Your objective
An exact transcription is needed of the lines below from the one with "fx_px: 2213" through the one with "fx_px: 1287", with no other lines and no pictures.

Dataset records
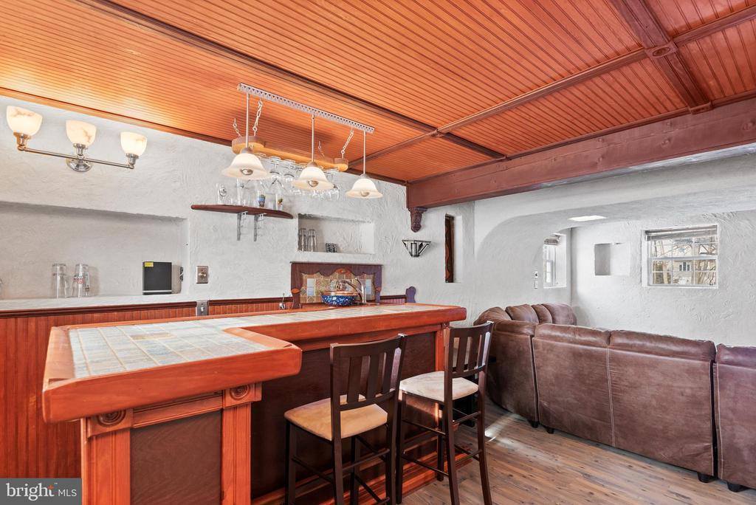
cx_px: 378
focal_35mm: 17
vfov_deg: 70.5
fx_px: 357
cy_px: 252
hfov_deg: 93.2
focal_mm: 17
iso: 400
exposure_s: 1/2.5
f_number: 6.3
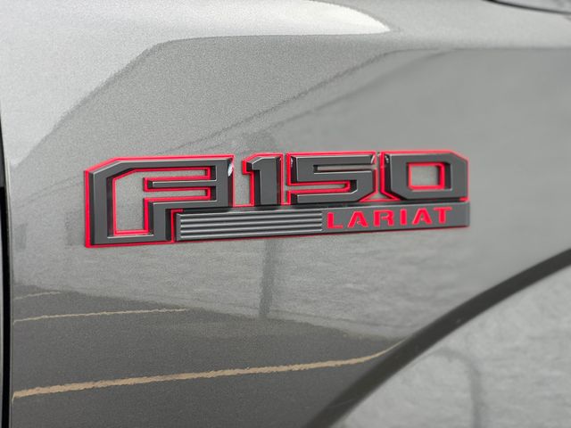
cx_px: 286
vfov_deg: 19.1
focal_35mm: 77
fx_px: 1270
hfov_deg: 25.3
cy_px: 214
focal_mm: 9
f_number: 2.8
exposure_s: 1/121
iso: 40
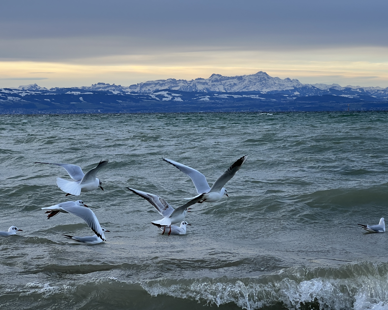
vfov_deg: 18.9
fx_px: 930
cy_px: 156
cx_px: 196
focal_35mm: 81
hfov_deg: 23.6
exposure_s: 1/132
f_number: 2.8
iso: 32
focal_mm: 9
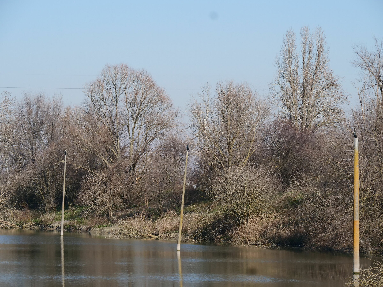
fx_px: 2213
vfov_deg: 7.4
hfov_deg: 9.9
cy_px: 144
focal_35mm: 200
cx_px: 192
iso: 320
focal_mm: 100
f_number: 14
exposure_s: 1/250
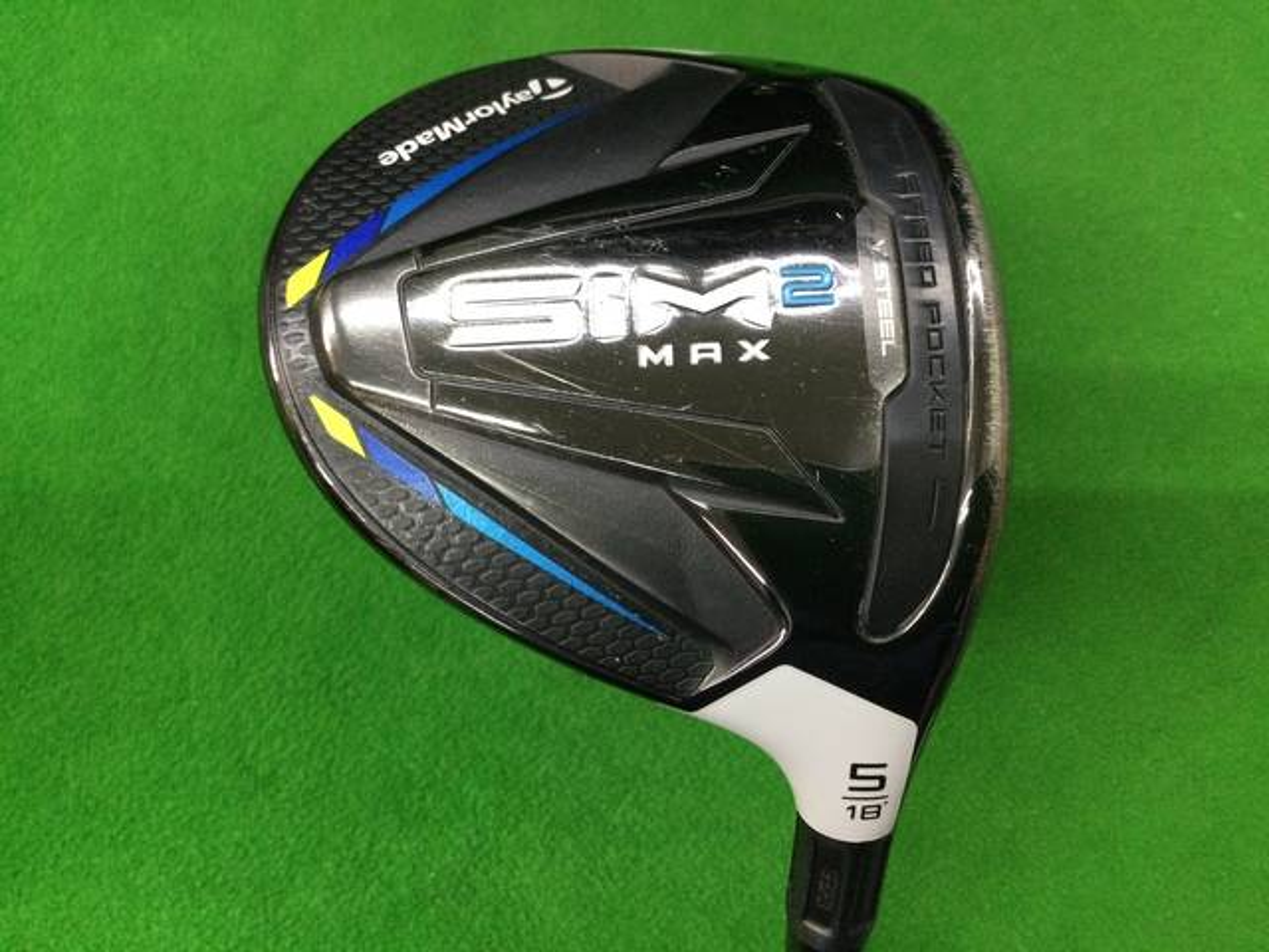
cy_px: 476
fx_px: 1136
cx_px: 634
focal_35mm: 31
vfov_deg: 45.4
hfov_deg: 58.4
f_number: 2.4
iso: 125
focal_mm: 3.3
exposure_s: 1/30
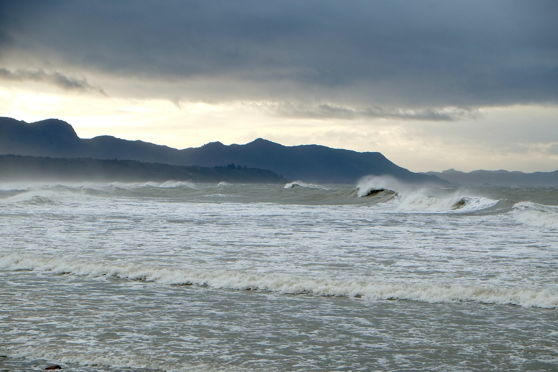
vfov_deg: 16.5
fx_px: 1287
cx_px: 279
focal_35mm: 83
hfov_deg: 24.5
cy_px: 186
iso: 400
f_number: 5.6
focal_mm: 55
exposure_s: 1/400
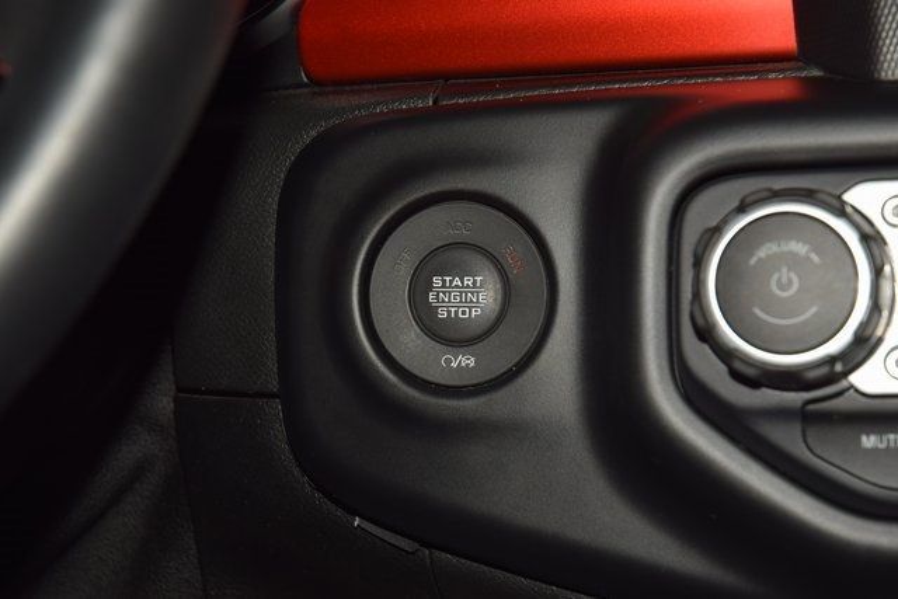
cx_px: 449
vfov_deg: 13.0
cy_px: 300
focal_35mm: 105
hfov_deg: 19.5
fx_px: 2620
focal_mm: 70
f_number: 8
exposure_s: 1/125
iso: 100
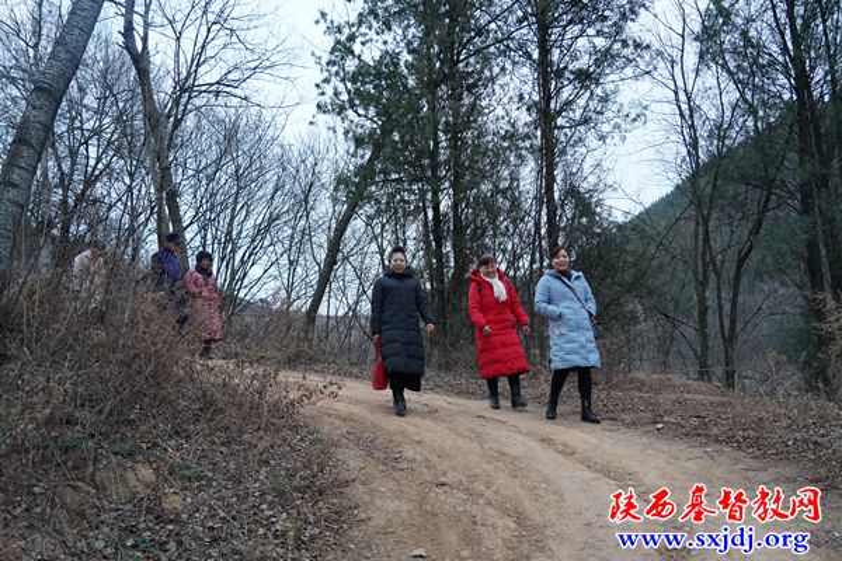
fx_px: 702
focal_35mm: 30
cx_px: 421
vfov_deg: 43.6
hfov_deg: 61.9
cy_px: 280
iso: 1250
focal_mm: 30
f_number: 4
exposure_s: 1/160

Finished task
fx_px: 2213
vfov_deg: 7.4
hfov_deg: 9.9
cy_px: 144
focal_35mm: 200
cx_px: 192
iso: 320
focal_mm: 100
f_number: 14
exposure_s: 1/250
cy_px: 476
fx_px: 1136
cx_px: 634
focal_35mm: 31
vfov_deg: 45.4
hfov_deg: 58.4
f_number: 2.4
iso: 125
focal_mm: 3.3
exposure_s: 1/30
vfov_deg: 16.5
fx_px: 1287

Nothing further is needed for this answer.